Skate Park Considered
0
Votes

Skate Park Considered

Officials, staff initiate studies into potential future park for town’s skaters.

The Town of Vienna has begun exploring a potential project that could bring up to a 15,000 square-foot skate park to town in the coming years.

In a June 6 work session presentation to the mayor and Town Council, Vienna Parks and Recreation Department Director Cathy Salgado presented analysis of two potential locations for the skate park. Those sites are the Park Street parking lot for the Vienna Community Center and an unrevealed "heavily wooded" property that the town would need to purchase from a private owner before construction could begin, according to a staff memorandum.

Unlike other skate parks in the region that utilize wooden skate ramps and half pipes, the park would be made entirely of concrete, featuring bowls and ledges for skaters, according to the memorandum. Initial cost estimates for the development of the two sites range from $250,000 to $450,000, it noted.

A skate park "is something that is brought up in every community," said Salgado. "I have two teenagers myself and you see [skaters] out there skating in town, it pretty much tells the story about the demand right there."

VIENNA’S PARKS and Recreation Department has long had the goal of putting a formal skate park in Vienna, according to Salgado.

"When you have kids who are out playing basketball, they want to be playing on a basketball court, so just with skating, you want to have a skate park," she said. "It really provides a place for kids who skate to partake in their recreation of choice … and that is something that we’ve been interested in providing for a long time."

In 2001, Salgado and Vienna Town Council member Maud Robinson made a concentrated push for Fairfax County to place a skate park in the county-owned Nottoway Park off of Courthouse Road. The proposal was turned down after residents expressed a desire to see more of the park’s green space preserved, according to Robinson.

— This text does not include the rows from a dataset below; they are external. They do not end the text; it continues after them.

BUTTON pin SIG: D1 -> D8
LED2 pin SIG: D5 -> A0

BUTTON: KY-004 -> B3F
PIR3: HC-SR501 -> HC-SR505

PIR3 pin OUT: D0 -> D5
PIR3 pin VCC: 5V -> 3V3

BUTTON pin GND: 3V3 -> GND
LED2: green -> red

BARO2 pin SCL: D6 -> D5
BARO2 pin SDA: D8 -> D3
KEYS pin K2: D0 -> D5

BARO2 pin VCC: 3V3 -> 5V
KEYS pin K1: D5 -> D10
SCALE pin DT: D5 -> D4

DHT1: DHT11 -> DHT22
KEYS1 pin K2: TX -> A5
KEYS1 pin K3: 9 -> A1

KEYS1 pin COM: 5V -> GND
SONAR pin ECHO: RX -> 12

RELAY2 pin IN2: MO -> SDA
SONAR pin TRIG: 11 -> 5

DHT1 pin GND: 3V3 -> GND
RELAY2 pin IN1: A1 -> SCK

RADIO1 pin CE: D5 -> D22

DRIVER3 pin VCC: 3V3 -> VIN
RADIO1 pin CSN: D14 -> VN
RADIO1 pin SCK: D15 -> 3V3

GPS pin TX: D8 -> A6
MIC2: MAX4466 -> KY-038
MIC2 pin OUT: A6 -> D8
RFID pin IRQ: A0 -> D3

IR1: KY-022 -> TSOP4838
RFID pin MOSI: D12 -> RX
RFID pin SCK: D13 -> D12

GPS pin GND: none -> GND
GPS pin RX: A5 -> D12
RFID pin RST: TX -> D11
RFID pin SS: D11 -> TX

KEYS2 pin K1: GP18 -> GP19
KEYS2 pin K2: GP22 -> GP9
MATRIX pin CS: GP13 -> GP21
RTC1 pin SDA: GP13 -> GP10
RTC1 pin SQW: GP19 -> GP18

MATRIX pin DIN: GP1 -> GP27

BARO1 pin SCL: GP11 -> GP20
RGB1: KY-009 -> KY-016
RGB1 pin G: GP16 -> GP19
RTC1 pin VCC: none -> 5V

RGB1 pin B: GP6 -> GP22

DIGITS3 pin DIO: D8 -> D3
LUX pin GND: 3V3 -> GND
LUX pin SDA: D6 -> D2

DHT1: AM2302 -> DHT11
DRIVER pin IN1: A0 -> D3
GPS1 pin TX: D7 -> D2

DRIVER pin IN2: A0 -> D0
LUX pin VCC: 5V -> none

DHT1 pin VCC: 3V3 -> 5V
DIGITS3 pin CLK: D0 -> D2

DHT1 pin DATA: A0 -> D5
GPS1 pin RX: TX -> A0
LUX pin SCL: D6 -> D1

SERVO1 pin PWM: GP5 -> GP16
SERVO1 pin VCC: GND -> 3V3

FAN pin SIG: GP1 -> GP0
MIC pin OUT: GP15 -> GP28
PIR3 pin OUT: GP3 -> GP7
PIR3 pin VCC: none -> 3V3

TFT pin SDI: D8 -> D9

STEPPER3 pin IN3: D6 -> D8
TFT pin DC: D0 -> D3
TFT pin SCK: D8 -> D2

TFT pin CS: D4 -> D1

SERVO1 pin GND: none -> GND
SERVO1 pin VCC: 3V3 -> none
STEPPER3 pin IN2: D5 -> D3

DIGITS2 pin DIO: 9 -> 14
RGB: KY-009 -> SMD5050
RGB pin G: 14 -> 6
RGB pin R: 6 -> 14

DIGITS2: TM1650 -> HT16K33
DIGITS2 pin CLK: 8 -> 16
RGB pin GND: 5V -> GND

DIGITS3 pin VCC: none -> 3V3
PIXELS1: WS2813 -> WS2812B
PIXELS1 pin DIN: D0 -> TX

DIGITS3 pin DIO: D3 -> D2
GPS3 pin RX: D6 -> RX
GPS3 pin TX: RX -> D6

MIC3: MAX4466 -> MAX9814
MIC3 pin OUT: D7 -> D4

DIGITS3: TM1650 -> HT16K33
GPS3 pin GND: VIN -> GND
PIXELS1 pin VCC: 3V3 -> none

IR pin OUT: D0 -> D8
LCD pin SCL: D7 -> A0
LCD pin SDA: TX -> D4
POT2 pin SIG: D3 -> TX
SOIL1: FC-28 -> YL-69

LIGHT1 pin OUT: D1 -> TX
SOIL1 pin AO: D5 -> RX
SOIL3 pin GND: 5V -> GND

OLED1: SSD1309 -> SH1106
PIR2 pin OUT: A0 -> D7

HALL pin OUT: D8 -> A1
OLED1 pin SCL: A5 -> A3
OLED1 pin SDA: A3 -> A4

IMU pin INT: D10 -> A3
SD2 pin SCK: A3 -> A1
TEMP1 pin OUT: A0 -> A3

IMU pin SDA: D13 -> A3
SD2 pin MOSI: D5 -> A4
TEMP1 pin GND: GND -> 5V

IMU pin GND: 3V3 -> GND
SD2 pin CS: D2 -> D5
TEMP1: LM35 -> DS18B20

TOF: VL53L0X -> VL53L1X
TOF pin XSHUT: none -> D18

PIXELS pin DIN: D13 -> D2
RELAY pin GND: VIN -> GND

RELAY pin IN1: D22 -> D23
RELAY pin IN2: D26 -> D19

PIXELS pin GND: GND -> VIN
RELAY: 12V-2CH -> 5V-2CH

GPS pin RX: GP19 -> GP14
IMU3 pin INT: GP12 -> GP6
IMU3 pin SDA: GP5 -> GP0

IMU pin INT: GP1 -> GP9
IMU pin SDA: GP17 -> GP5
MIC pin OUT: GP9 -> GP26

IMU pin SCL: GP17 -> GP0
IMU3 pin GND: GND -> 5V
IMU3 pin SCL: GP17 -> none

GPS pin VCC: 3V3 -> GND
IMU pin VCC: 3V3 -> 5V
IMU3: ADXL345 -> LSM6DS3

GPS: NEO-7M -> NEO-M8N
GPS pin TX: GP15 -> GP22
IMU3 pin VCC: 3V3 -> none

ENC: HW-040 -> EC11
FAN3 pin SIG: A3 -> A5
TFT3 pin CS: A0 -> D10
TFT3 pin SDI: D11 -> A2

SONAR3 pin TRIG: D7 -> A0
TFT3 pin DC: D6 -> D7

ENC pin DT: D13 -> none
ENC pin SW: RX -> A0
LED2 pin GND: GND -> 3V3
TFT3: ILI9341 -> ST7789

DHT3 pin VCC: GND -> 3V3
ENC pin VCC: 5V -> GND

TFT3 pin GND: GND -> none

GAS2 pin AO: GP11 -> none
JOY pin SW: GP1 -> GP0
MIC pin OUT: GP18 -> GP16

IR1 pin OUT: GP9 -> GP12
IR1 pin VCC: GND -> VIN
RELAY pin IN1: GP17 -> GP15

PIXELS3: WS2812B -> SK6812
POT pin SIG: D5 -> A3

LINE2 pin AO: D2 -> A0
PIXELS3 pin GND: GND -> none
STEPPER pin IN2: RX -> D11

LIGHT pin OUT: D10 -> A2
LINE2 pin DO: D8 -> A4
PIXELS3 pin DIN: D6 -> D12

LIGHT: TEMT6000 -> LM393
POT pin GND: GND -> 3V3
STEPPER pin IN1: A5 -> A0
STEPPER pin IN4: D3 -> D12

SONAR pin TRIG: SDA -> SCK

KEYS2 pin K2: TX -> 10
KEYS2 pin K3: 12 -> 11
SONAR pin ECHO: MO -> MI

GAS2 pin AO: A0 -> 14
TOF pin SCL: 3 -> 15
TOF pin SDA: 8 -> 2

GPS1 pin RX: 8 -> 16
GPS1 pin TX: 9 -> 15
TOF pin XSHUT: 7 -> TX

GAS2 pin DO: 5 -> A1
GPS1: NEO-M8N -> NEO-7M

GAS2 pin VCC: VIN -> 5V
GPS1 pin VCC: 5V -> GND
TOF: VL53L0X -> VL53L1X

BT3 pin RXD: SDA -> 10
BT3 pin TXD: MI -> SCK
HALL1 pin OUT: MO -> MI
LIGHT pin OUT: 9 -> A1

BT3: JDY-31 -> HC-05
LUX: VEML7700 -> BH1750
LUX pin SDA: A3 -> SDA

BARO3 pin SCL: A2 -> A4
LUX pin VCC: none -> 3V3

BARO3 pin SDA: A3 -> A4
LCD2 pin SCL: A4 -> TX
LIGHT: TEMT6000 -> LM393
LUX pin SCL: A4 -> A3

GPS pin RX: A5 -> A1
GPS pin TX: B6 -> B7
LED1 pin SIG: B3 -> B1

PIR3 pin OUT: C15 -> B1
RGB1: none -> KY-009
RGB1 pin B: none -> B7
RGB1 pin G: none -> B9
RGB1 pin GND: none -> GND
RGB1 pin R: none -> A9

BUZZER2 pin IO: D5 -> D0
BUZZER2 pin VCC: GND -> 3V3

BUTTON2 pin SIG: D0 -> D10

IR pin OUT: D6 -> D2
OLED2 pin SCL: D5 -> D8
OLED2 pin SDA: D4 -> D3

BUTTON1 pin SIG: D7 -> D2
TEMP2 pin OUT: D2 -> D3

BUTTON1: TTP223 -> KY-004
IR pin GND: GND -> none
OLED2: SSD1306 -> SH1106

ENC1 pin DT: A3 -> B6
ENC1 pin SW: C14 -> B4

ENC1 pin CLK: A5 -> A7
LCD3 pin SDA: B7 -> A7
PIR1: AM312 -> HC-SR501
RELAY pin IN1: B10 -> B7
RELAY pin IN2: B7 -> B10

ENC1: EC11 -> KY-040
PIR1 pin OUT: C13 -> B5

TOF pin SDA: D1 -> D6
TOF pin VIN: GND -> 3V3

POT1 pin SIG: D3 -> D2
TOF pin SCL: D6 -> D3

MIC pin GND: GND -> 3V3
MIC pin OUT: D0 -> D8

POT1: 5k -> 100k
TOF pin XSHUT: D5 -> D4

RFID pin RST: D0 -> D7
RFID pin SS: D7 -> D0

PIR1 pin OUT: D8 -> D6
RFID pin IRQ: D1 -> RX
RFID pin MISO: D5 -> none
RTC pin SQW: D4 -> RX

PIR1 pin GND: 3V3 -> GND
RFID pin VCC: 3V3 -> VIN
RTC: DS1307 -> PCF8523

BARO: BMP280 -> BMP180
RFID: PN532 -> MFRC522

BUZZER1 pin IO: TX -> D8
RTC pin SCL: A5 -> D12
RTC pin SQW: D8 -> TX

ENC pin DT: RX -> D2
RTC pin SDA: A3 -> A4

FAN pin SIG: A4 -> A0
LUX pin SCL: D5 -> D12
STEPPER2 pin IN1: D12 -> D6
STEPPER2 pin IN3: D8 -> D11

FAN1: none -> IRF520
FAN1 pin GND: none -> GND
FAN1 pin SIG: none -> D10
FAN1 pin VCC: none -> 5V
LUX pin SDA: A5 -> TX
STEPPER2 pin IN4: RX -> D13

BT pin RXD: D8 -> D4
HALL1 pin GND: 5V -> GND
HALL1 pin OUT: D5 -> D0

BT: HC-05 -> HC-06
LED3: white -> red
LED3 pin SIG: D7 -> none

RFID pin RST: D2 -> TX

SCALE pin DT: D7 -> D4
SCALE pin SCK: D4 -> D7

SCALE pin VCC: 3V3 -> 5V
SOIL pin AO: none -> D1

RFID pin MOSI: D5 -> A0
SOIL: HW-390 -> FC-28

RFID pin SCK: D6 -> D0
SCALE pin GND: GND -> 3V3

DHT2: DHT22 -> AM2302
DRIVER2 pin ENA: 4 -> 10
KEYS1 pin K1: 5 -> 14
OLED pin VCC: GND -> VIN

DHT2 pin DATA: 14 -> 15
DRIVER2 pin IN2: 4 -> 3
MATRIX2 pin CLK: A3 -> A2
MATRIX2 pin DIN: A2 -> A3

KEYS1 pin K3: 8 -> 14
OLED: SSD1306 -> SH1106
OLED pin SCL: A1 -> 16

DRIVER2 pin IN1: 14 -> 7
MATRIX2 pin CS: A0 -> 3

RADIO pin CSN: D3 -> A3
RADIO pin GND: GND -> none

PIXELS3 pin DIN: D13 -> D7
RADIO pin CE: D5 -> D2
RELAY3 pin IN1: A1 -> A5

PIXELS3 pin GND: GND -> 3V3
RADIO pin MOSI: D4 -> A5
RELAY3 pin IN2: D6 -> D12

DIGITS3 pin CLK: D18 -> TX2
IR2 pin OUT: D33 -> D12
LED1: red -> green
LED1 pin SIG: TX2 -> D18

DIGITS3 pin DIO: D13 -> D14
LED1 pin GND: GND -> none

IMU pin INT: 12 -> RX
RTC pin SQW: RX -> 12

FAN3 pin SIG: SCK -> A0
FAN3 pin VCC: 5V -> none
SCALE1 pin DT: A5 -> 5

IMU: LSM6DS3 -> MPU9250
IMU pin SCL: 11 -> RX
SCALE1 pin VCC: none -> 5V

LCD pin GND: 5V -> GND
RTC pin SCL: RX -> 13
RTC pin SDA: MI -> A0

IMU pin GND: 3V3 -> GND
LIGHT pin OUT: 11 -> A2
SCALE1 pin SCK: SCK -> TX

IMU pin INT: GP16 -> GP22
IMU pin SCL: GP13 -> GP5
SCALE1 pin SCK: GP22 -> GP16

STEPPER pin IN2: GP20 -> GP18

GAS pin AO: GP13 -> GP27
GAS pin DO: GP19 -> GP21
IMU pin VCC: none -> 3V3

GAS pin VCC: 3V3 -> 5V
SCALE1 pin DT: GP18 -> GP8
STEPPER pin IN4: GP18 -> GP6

"Nobody has hoped more for a skate park than I have," said Robinson. "I watch the kids skateboarding down at Giant [Supermarket], they seem like nice kids and I want them to have a place to skate."

Finding a good place to skate in Vienna is difficult, according to 13-year-old skateboarder and Vienna resident Shea Lueder, who was skating behind a local supermarket on Monday.

"We have the motivation, but there's just no place for us to go," Lueder said, adding that he is excited about the possibility of a skate park in Vienna. "People are always yelling at us, we got kicked out of two places already today."

The creation of a formal skate park in town is being considered as a way of not only providing an alternative activity for some of the town’s residents, but also as a way of increasing safety, according to both Robinson and Vienna Mayor M. Jane Seeman.

"The kids now are skateboarding in places like parking lots, which is dangerous," Seeman said. "So it’s about safety and at the same time, we don’t want them on the Town Green … or other places where they could damage property."

THE DEMAND among Vienna residents for a skate park is seen almost daily by council member Edythe Kelleher.

"I see the demand because I see kids out there in town skateboarding almost every day," Kelleher said. "But I also know that it’s very expensive and we need to look closely at that before we start deciding on anything."

That lack of available funding has kept this project in an exploratory and not a planning phase at the moment, according to Seeman.

"It’s a little more long-term of a project at this point," she said, "we’re just looking ahead and seeing what we could do in the future."

Balancing priorities will prove to be the biggest factor in determining when and if a skate park can be completed, according to Robinson.

"It’s a conundrum, yes, it would be wonderful to have a place in town where [residents] can skate," she said. "But you can also be a scrooge and take a bottom line approach and say that there are other priorities that are important to other residents."

Usable space for a skate park and the high costs that could be associated with those few remaining locations could also spell doom for the project, Robinson added.

"We are four square miles, we’re not this sprawling part of the county with room to do everything," she said. "We are what we are and we want to run every possible facility and service for our residents, but the question is, what do you do when you run out of space?"